SITTING with a little girl in tears, Aaron, himself just a little boy, doesn’t say a word. He just sits there with her, trying to imagine how she feels. She soon felt a little better.
Aaron expressed empathy in a very simple and profound way. A significantly foundational character building block, empathy is possibly the greatest gift a child can receive.
One of the key barriers to empathy in children, however, are social biases that all people tend to experience, like the in-group bias that suggests we tend to favour those we like; those we’re already in community with.
A 2014 study from the Netherlands found that such an in-group bias can be overcome by inducing empathy in a child toward another child in need of help. In this study, children aged between 8 and 13 were asked “How do you think [name of recipient of help] feels?” A control group of children were not asked this question. Both groups of children were asked, “Would you help [name of recipient of help]?” In a significant number of situations, children overcame the in-group bias and were prepared to help out-group children when they were asked the simple question to induce empathy. This suggests that empathy overcomes social barriers in a powerfully positive way.
In simple terms, if we want children to help other children, we ought to realise that empathy helps. We should want our children to help other children, because it helps quantify the status of their moral compass. The practice of empathy helps draw out helping behaviours. When we know how someone feels we are more likely to help them.
Sierksma et al did not explore children’s empathic responses to disliked or stigmatised children. Perhaps the suggestion is that help given to such children may highlight an enhanced skill for empathy in children who would be prepared to help. Sierksma et al do note that empathy “has a critical role in morality… [and is] a powerful intervention strategy early in life.”
Probably most significantly, Sierksma et al show that, through empathy, typical group boundaries can be transcended, simply by asking a child how another child feels — whether they are in the in-group or not. Additionally, another study has shown how empathy in adults helps them value the person in need of help more.
So, to teach empathy to a child can be as simple as asking them frequently how they think other children (or animals or adults) feel. This is an attempt to connect them with their own feelings, for our own feelings are always important to us.
Teaching empathy to children is powerful in their development, because empathy is shown to transcend social biases all humans struggle to overcome. And, because empathy is also a vehicle for empowering a person along a forward trajectory, it gives back to the person giving it out. What parent would not want this for their child?
When children are empathic they show kindness, care and compassion that overcomes barriers to helping. They witness a virtuous power emanate from within themselves. This occurs even as a child asks how another person feels.

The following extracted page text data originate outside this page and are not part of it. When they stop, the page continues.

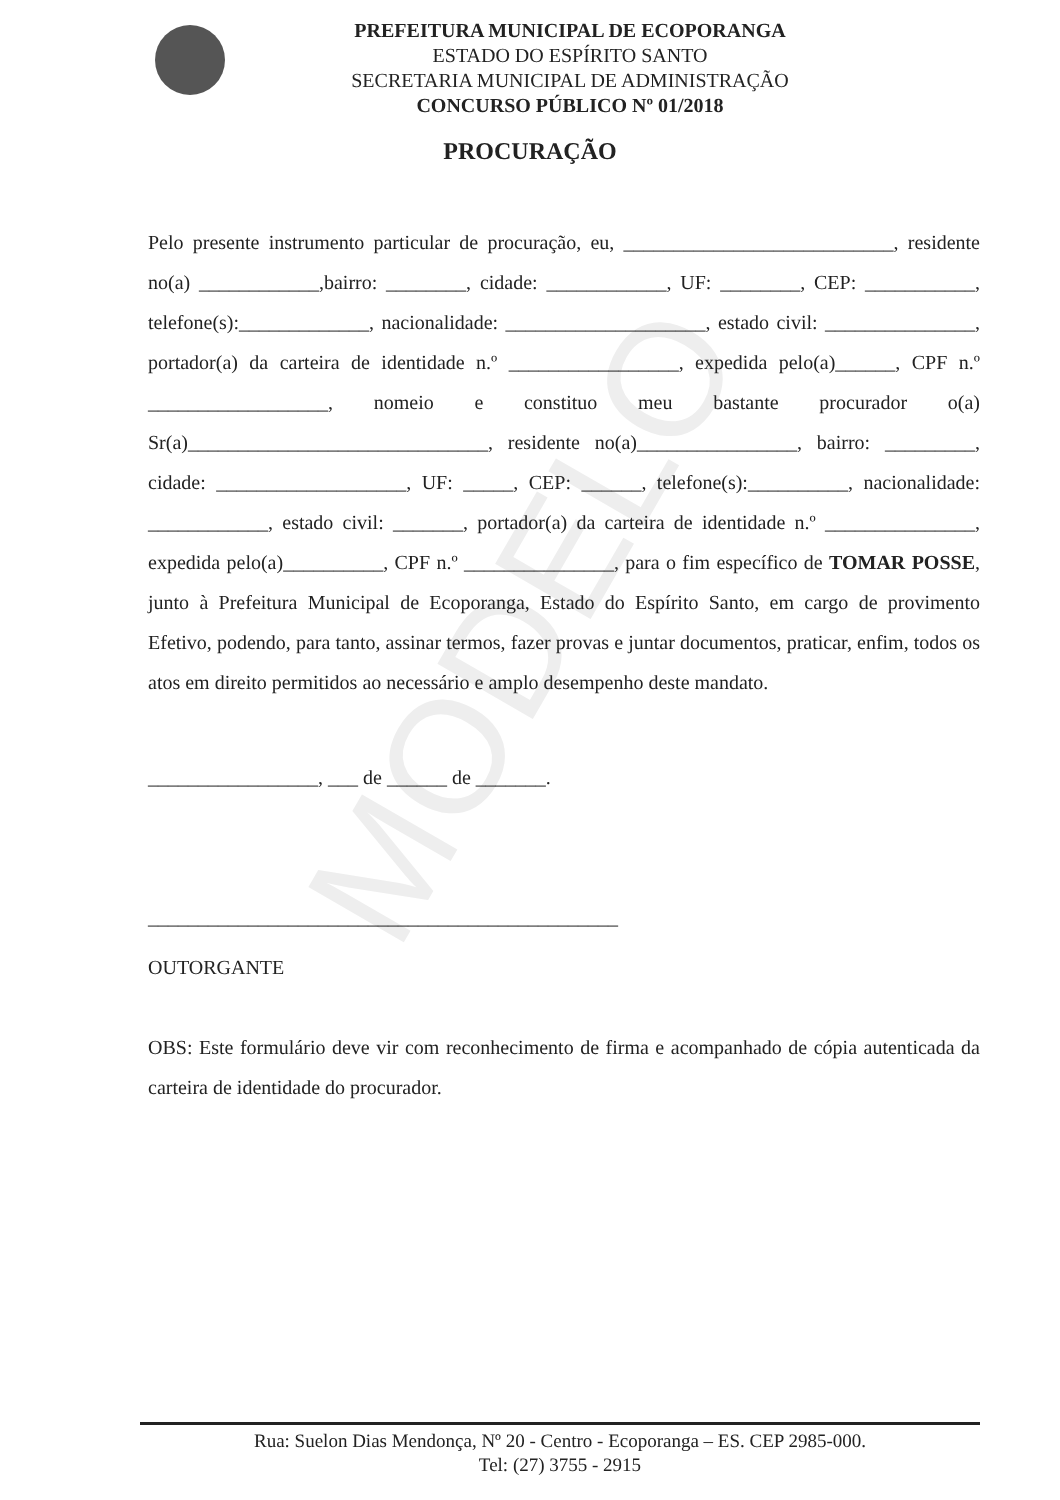MODELO
PREFEITURA MUNICIPAL DE ECOPORANGA
ESTADO DO ESPÍRITO SANTO
SECRETARIA MUNICIPAL DE ADMINISTRAÇÃO
CONCURSO PÚBLICO Nº 01/2018
PROCURAÇÃO
Pelo presente instrumento particular de procuração, eu, ___________________________, residente no(a) ____________,bairro: ________, cidade: ____________, UF: ________, CEP: ___________, telefone(s):_____________, nacionalidade: ____________________, estado civil: _______________, portador(a) da carteira de identidade n.º _________________, expedida pelo(a)______, CPF n.º __________________, nomeio e constituo meu bastante procurador o(a) Sr(a)______________________________, residente no(a)________________, bairro: _________, cidade: ___________________, UF: _____, CEP: ______, telefone(s):__________, nacionalidade: ____________, estado civil: _______, portador(a) da carteira de identidade n.º _______________, expedida pelo(a)__________, CPF n.º _______________, para o fim específico de TOMAR POSSE, junto à Prefeitura Municipal de Ecoporanga, Estado do Espírito Santo, em cargo de provimento Efetivo, podendo, para tanto, assinar termos, fazer provas e juntar documentos, praticar, enfim, todos os atos em direito permitidos ao necessário e amplo desempenho deste mandato.
_________________, ___ de ______ de _______.
_______________________________________________
OUTORGANTE
OBS: Este formulário deve vir com reconhecimento de firma e acompanhado de cópia autenticada da carteira de identidade do procurador.
Rua: Suelon Dias Mendonça, Nº 20 - Centro - Ecoporanga – ES. CEP 2985-000.
Tel: (27) 3755 - 2915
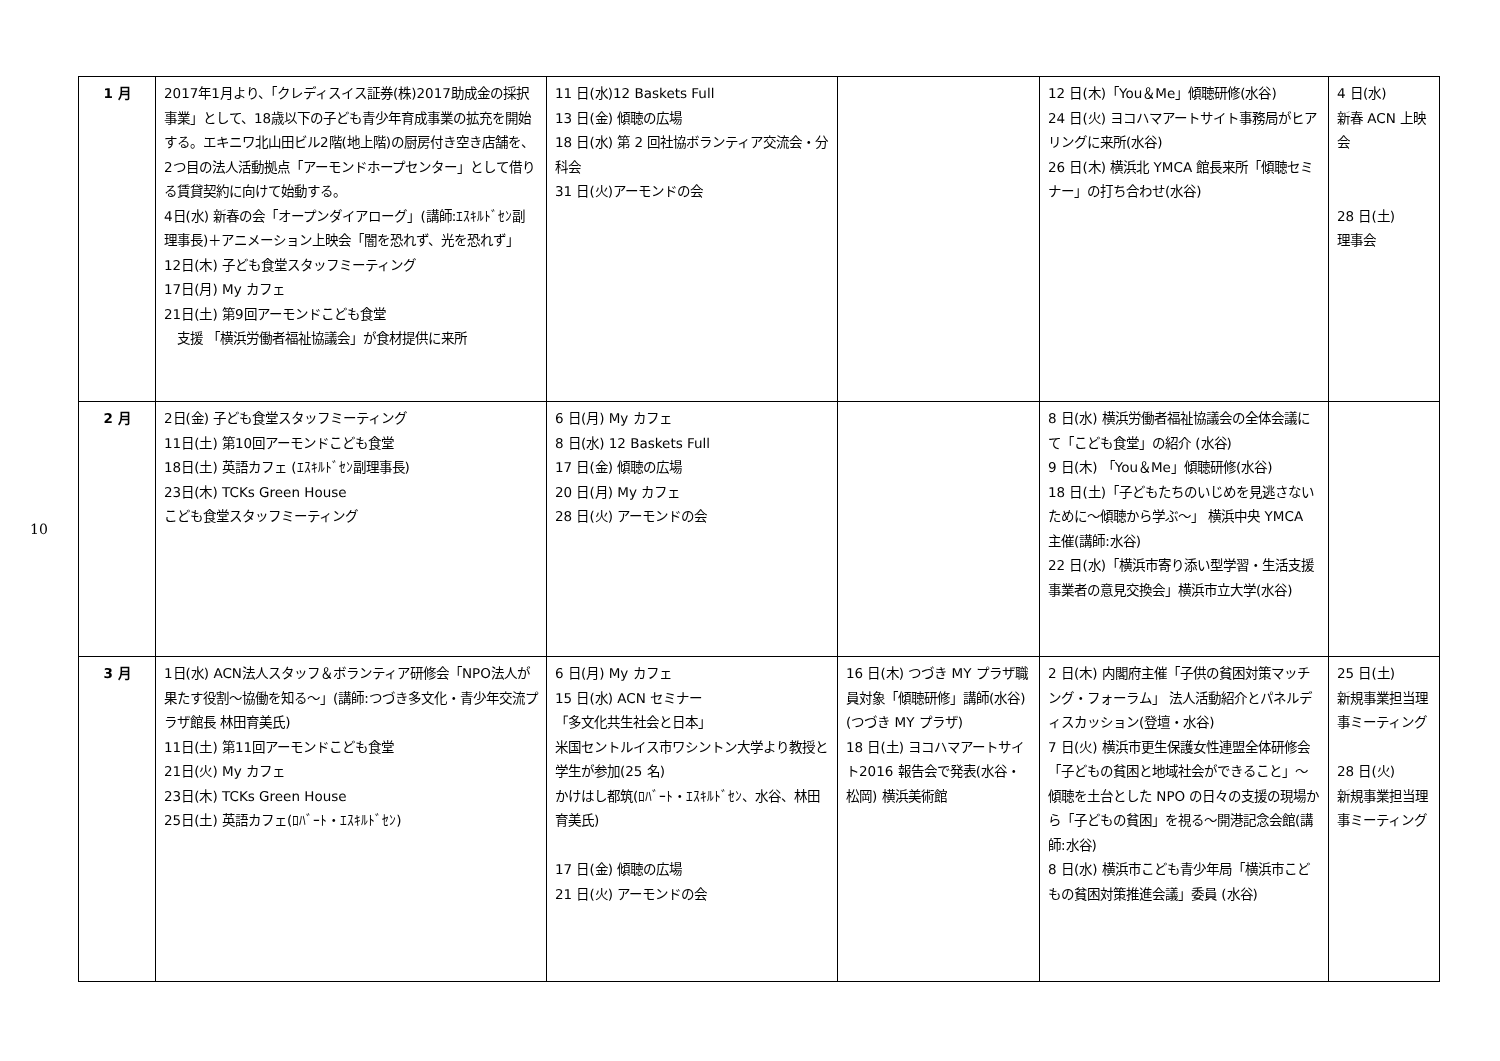10
| 1 月 | 2017年1月より、「クレディスイス証券(株)2017助成金の採択事業」として、18歳以下の子ども青少年育成事業の拡充を開始する。エキニワ北山田ビル2階(地上階)の厨房付き空き店舗を、2つ目の法人活動拠点「アーモンドホープセンター」として借りる賃貸契約に向けて始動する。 4日(水) 新春の会「オープンダイアローグ」(講師:ｴｽｷﾙﾄﾞｾﾝ副理事長)＋アニメーション上映会「闇を恐れず、光を恐れず」 12日(木) 子ども食堂スタッフミーティング 17日(月) My カフェ 21日(土) 第9回アーモンドこども食堂 支援 「横浜労働者福祉協議会」が食材提供に来所 | 11 日(水)12 Baskets Full 13 日(金) 傾聴の広場 18 日(水) 第 2 回社協ボランティア交流会・分科会 31 日(火)アーモンドの会 | | 12 日(木)「You＆Me」傾聴研修(水谷) 24 日(火) ヨコハマアートサイト事務局がヒアリングに来所(水谷) 26 日(木) 横浜北 YMCA 館長来所「傾聴セミナー」の打ち合わせ(水谷) | 4 日(水) 新春 ACN 上映会 28 日(土) 理事会 |
| 2 月 | 2日(金) 子ども食堂スタッフミーティング 11日(土) 第10回アーモンドこども食堂 18日(土) 英語カフェ (ｴｽｷﾙﾄﾞｾﾝ副理事長) 23日(木) TCKs Green House こども食堂スタッフミーティング | 6 日(月) My カフェ 8 日(水) 12 Baskets Full 17 日(金) 傾聴の広場 20 日(月) My カフェ 28 日(火) アーモンドの会 | | 8 日(水) 横浜労働者福祉協議会の全体会議にて「こども食堂」の紹介 (水谷) 9 日(木) 「You＆Me」傾聴研修(水谷) 18 日(土)「子どもたちのいじめを見逃さないために～傾聴から学ぶ～」 横浜中央 YMCA 主催(講師:水谷) 22 日(水)「横浜市寄り添い型学習・生活支援事業者の意見交換会」横浜市立大学(水谷) | |
| 3 月 | 1日(水) ACN法人スタッフ＆ボランティア研修会「NPO法人が果たす役割～協働を知る～」(講師:つづき多文化・青少年交流プラザ館長 林田育美氏) 11日(土) 第11回アーモンドこども食堂 21日(火) My カフェ 23日(木) TCKs Green House 25日(土) 英語カフェ(ﾛﾊﾞｰﾄ・ｴｽｷﾙﾄﾞｾﾝ) | 6 日(月) My カフェ 15 日(水) ACN セミナー 「多文化共生社会と日本」 米国セントルイス市ワシントン大学より教授と学生が参加(25 名) かけはし都筑(ﾛﾊﾞｰﾄ・ｴｽｷﾙﾄﾞｾﾝ、水谷、林田育美氏) 17 日(金) 傾聴の広場 21 日(火) アーモンドの会 | 16 日(木) つづき MY プラザ職員対象「傾聴研修」講師(水谷)(つづき MY プラザ) 18 日(土) ヨコハマアートサイト2016 報告会で発表(水谷・松岡) 横浜美術館 | 2 日(木) 内閣府主催「子供の貧困対策マッチング・フォーラム」 法人活動紹介とパネルディスカッション(登壇・水谷) 7 日(火) 横浜市更生保護女性連盟全体研修会「子どもの貧困と地域社会ができること」～傾聴を土台とした NPO の日々の支援の現場から「子どもの貧困」を視る～開港記念会館(講師:水谷) 8 日(水) 横浜市こども青少年局「横浜市こどもの貧困対策推進会議」委員 (水谷) | 25 日(土) 新規事業担当理事ミーティング 28 日(火) 新規事業担当理事ミーティング |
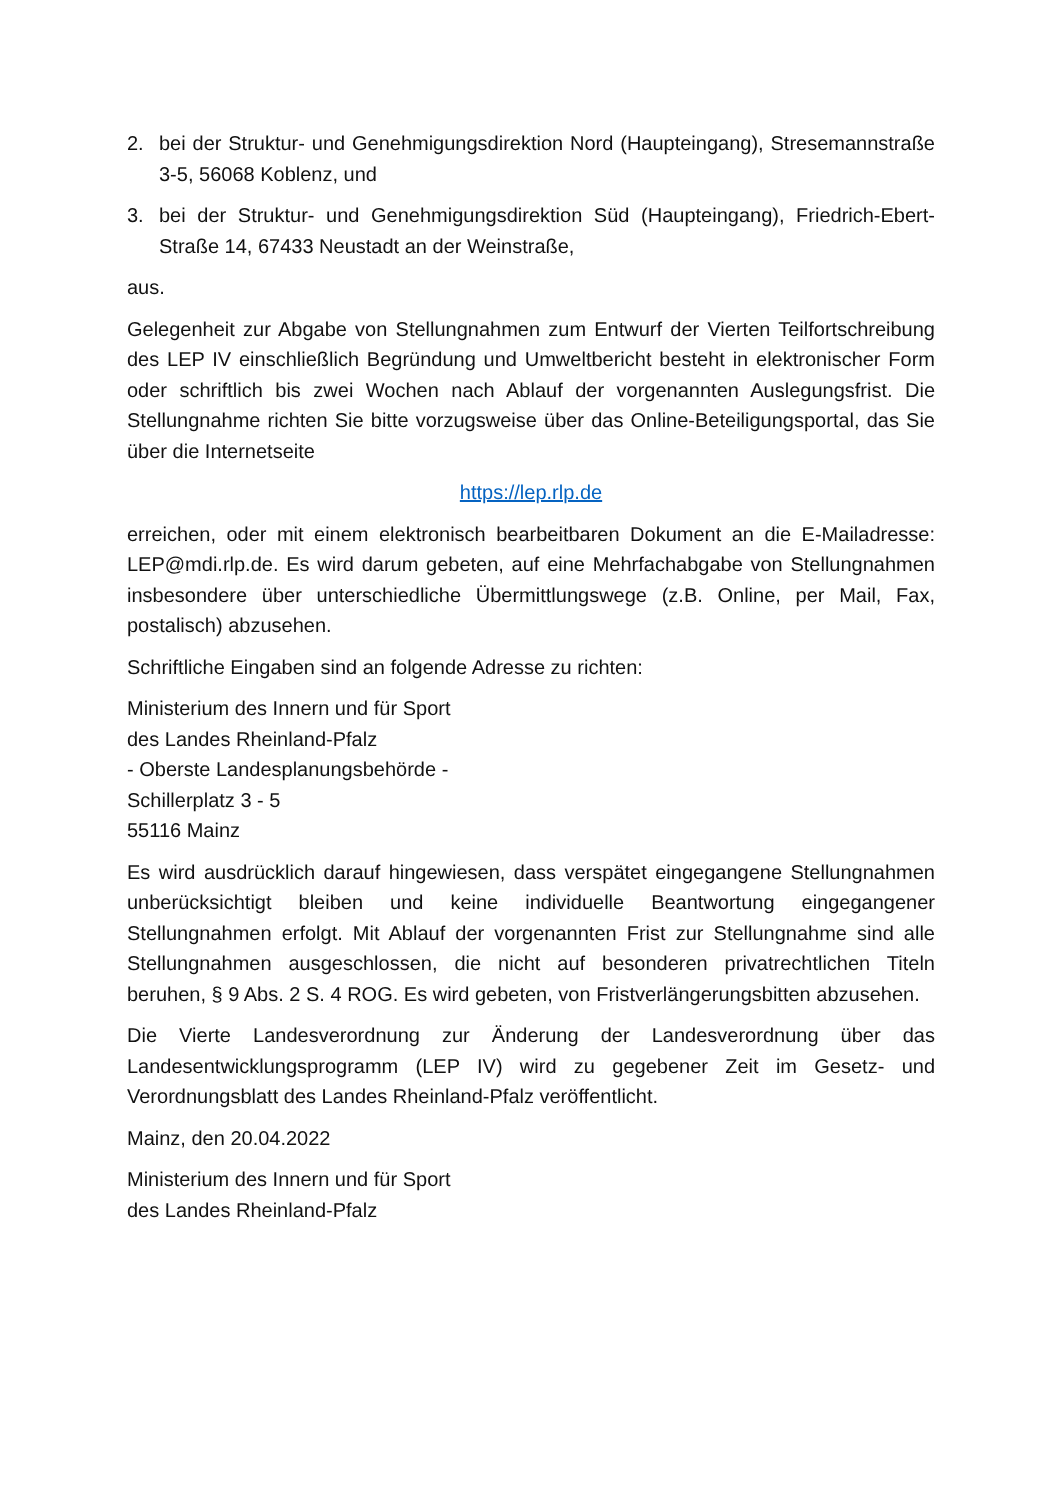2. bei der Struktur- und Genehmigungsdirektion Nord (Haupteingang), Stresemannstraße 3-5, 56068 Koblenz, und
3. bei der Struktur- und Genehmigungsdirektion Süd (Haupteingang), Friedrich-Ebert-Straße 14, 67433 Neustadt an der Weinstraße,
aus.
Gelegenheit zur Abgabe von Stellungnahmen zum Entwurf der Vierten Teilfortschreibung des LEP IV einschließlich Begründung und Umweltbericht besteht in elektronischer Form oder schriftlich bis zwei Wochen nach Ablauf der vorgenannten Auslegungsfrist. Die Stellungnahme richten Sie bitte vorzugsweise über das Online-Beteiligungsportal, das Sie über die Internetseite
https://lep.rlp.de
erreichen, oder mit einem elektronisch bearbeitbaren Dokument an die E-Mailadresse: LEP@mdi.rlp.de. Es wird darum gebeten, auf eine Mehrfachabgabe von Stellungnahmen insbesondere über unterschiedliche Übermittlungswege (z.B. Online, per Mail, Fax, postalisch) abzusehen.
Schriftliche Eingaben sind an folgende Adresse zu richten:
Ministerium des Innern und für Sport
des Landes Rheinland-Pfalz
- Oberste Landesplanungsbehörde -
Schillerplatz 3 - 5
55116 Mainz
Es wird ausdrücklich darauf hingewiesen, dass verspätet eingegangene Stellungnahmen unberücksichtigt bleiben und keine individuelle Beantwortung eingegangener Stellungnahmen erfolgt. Mit Ablauf der vorgenannten Frist zur Stellungnahme sind alle Stellungnahmen ausgeschlossen, die nicht auf besonderen privatrechtlichen Titeln beruhen, § 9 Abs. 2 S. 4 ROG. Es wird gebeten, von Fristverlängerungsbitten abzusehen.
Die Vierte Landesverordnung zur Änderung der Landesverordnung über das Landesentwicklungsprogramm (LEP IV) wird zu gegebener Zeit im Gesetz- und Verordnungsblatt des Landes Rheinland-Pfalz veröffentlicht.
Mainz, den 20.04.2022
Ministerium des Innern und für Sport
des Landes Rheinland-Pfalz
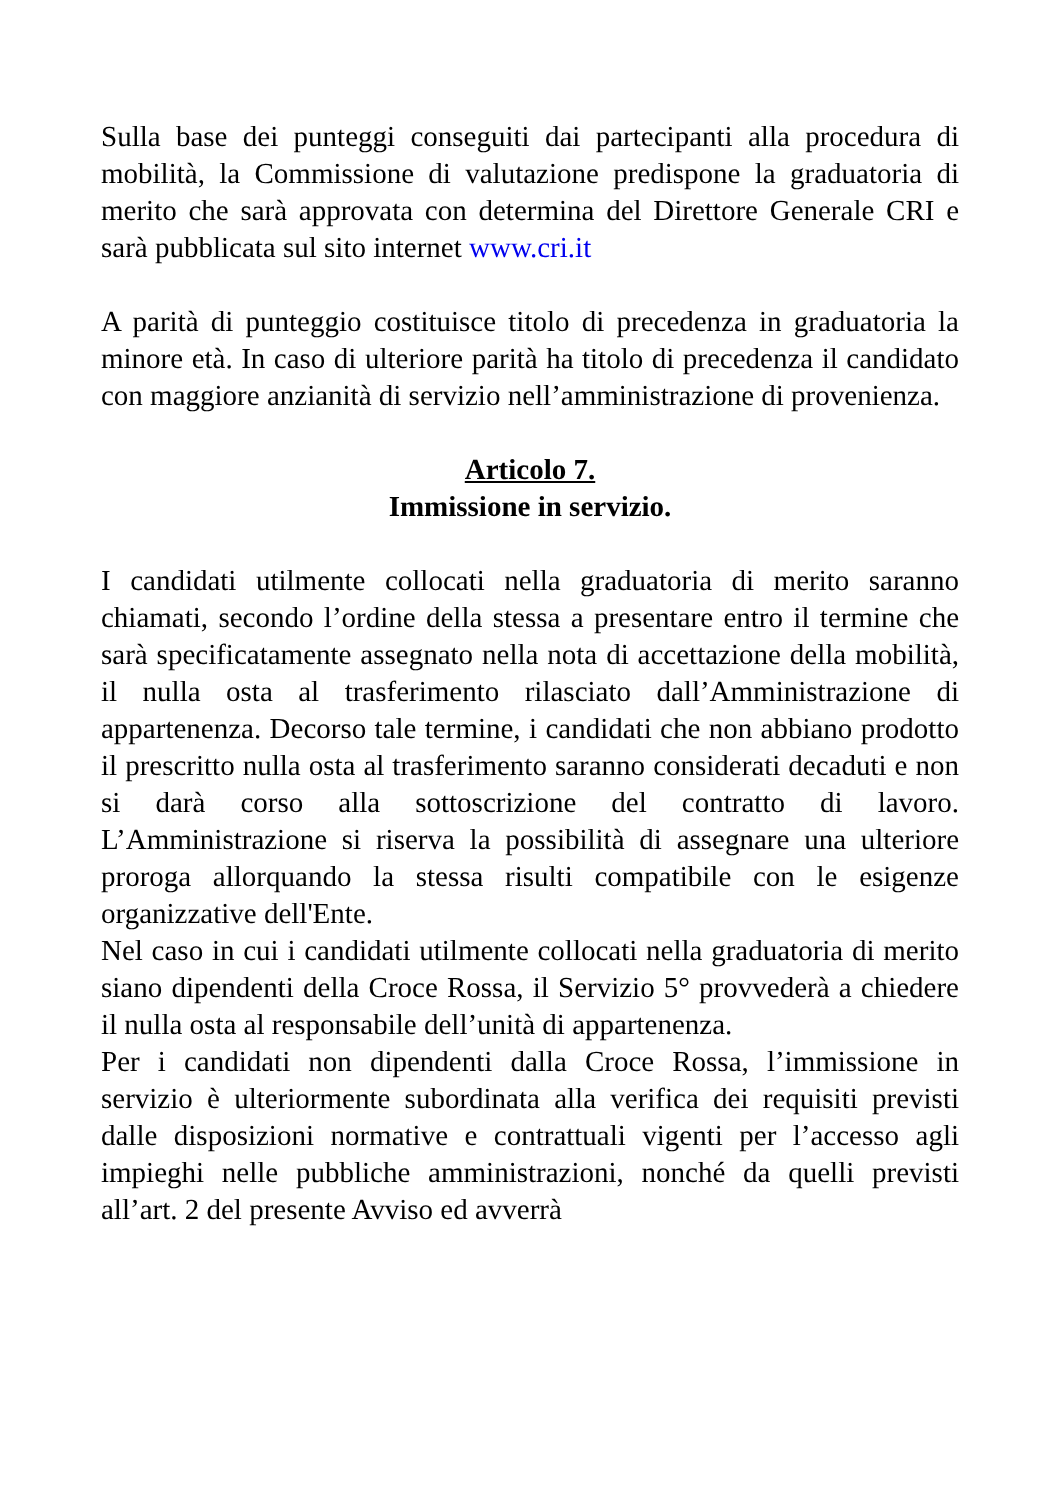Sulla base dei punteggi conseguiti dai partecipanti alla procedura di mobilità, la Commissione di valutazione predispone la graduatoria di merito che sarà approvata con determina del Direttore Generale CRI e sarà pubblicata sul sito internet www.cri.it
A parità di punteggio costituisce titolo di precedenza in graduatoria la minore età. In caso di ulteriore parità ha titolo di precedenza il candidato con maggiore anzianità di servizio nell’amministrazione di provenienza.
Articolo 7.
Immissione in servizio.
I candidati utilmente collocati nella graduatoria di merito saranno chiamati, secondo l’ordine della stessa a presentare entro il termine che sarà specificatamente assegnato nella nota di accettazione della mobilità, il nulla osta al trasferimento rilasciato dall’Amministrazione di appartenenza. Decorso tale termine, i candidati che non abbiano prodotto il prescritto nulla osta al trasferimento saranno considerati decaduti e non si darà corso alla sottoscrizione del contratto di lavoro. L’Amministrazione si riserva la possibilità di assegnare una ulteriore proroga allorquando la stessa risulti compatibile con le esigenze organizzative dell'Ente.
Nel caso in cui i candidati utilmente collocati nella graduatoria di merito siano dipendenti della Croce Rossa, il Servizio 5° provvederà a chiedere il nulla osta al responsabile dell’unità di appartenenza.
Per i candidati non dipendenti dalla Croce Rossa, l’immissione in servizio è ulteriormente subordinata alla verifica dei requisiti previsti dalle disposizioni normative e contrattuali vigenti per l’accesso agli impieghi nelle pubbliche amministrazioni, nonché da quelli previsti all’art. 2 del presente Avviso ed avverrà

 Sierksma, J., Thijs, J., & Verkuyten, M., “In-group bias in children’s intention to help can be overpowered by inducing empathy” in British Journal of Developmental Psychology. © 2014, British Psychological Society. Vol. 33. Issue 1. March 2015. pp. 45-56. DOI: 10.1111/bjdp.12065. The abstract states, [E]ncouraging children to imagine how a recipient of help feels might thus be a useful strategy to prevent peer group-based biases in children’s helping behaviour.”
 Ibid. p. 53.
 Ibid. p. 53.
 Batson, C.D., Turk, C.L., Shaw, L.L., & Klien, T.R. “Information function of empathic emotion: Learning that we value the other’s welfare” in Journal of Personality and Social Psychology, 1995, 68, pp. 300 – 311. DOI: 10.1037/0022-3518.104.22.1680.